With €1.5bn earmarked for tax cuts, the hospitality sector is expected to the be the main beneficiary, where a change to Vat is expected to eat at least 45% of the money available for tax measures.
Budget 2026 preview: Hospitality to eat into at least 45% of €1.5bn earmarked for taxes

Vat on restaurants and other food-serving businesses is set to be reduced from 13.5% to 9%, suggests our commentator.

Tax and wages

The Government estimated last year that a combination of tax adjustments and additional payments would make the average person €1,000 better off in 2025, but there is no such promise this time out.

Any changes to taxes are likely to be adjustments to tax bands to keep pace with inflation, and little beyond that.

With €1.5bn earmarked for tax cuts, the hospitality sector is expected to the be the main beneficiary, where a change to Vat is expected to eat at least 45% of the money available for tax measures.

Vat on restaurants and other food-serving businesses is set to be reduced from 13.5% to 9%.

During the pandemic, the same intervention was used across the hospitality sector to stem losses, but reverted in 2023.

Now, the intervention will return permanently — likely halfway through next year — but targeted on just the food industry, with hotels ruled out.

The tax cut has been driven by intense lobbying by the sector in recent years, highlighting rising costs in wages, insurance, and food costs in particular, with coffee prices rising by 150% in the last year alone.

However, the Vat cut will not entirely disappear into profits, with a 65c rise in minimum wage expected to be announced too, bringing it to €14.17 per hour.

While that increase will be criticised by employers in low-wage industries like hospitality and retail, it will be welcomed by workers, but is still shy of the €14.75 per hour living wage estimated by the living wage technical group.

Higher education

The more than 30,000 third-level students in Cork will be watching the budget closely to see what happens to student fees.

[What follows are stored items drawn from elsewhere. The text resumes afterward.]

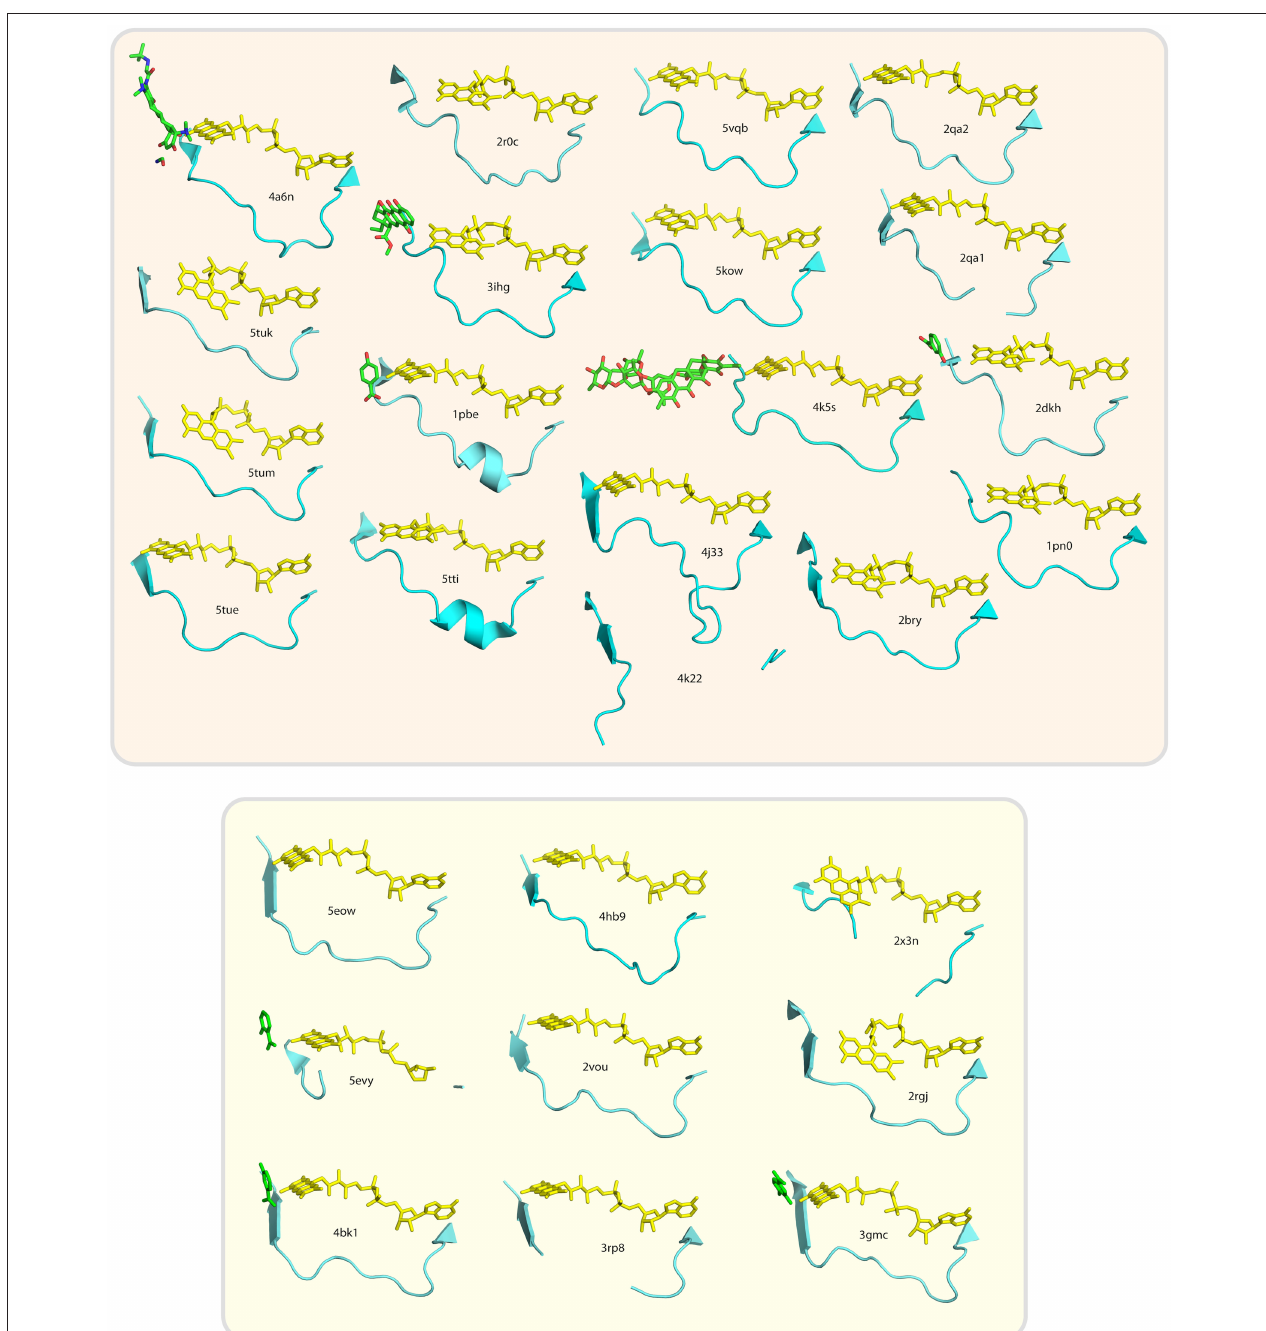
FIGURE 7 | Cartoon images of loop segment structures putatively involved in NAD(P)H binding of group A flavoprotein monooxygenases. Structures in the beige box (top) are NADPH-preferring enzymes, those in the yellowish box (bottom) are NADH-preferring enzymes. Substrates or inhibitors present in the used crystal structures are sketched in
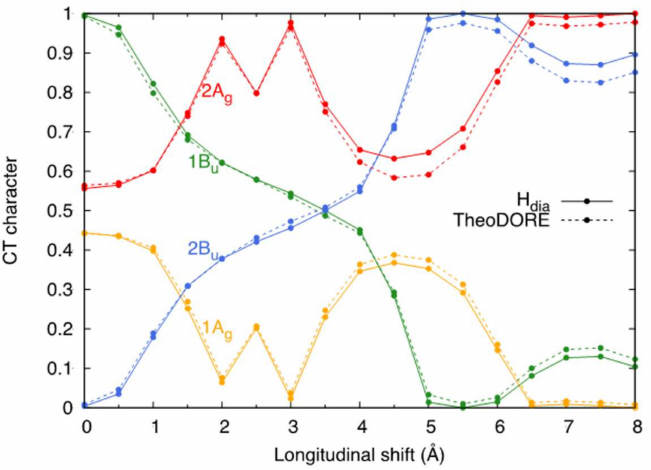
Figure 3. CT character of adiabatic singlet exciton states of PDI dimer along the longitudinal transla- tion coordinate determined with two different approaches (solid) using the procedure described in Section 2 and (dashed) using TheoDORE analysis tool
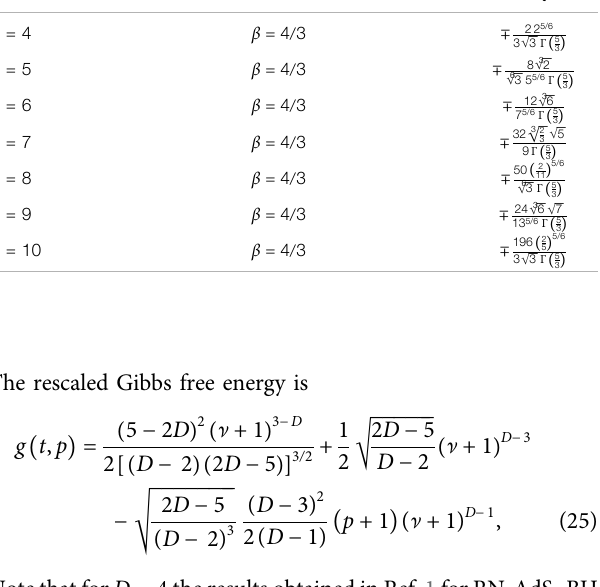
TABLE 1 | Limits and fractional order phase transition at the critical point for D dimensional RN-AdS BH. Dimension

Confusingly, the expectation is that the Government will deliver a €500 reduction in the student contribution charge, but that will actually amount to a €500 increase on recent years.

As part of cost-of-living measures, the €3,000 student contribution fee was temporarily reduced by €1,000.

However, well before the budget was being designed in detail, higher education minister James Lawless came out and said the measure will come to an end this year.

By getting out early, he seems to have successfully built pressure for a permanent reduction of €500.

However, €500 will not mean much to students and families paying steep rents and grappling with the rising cost of living, where it seems like there will be no relief beyond a widening of bands for access to student grants.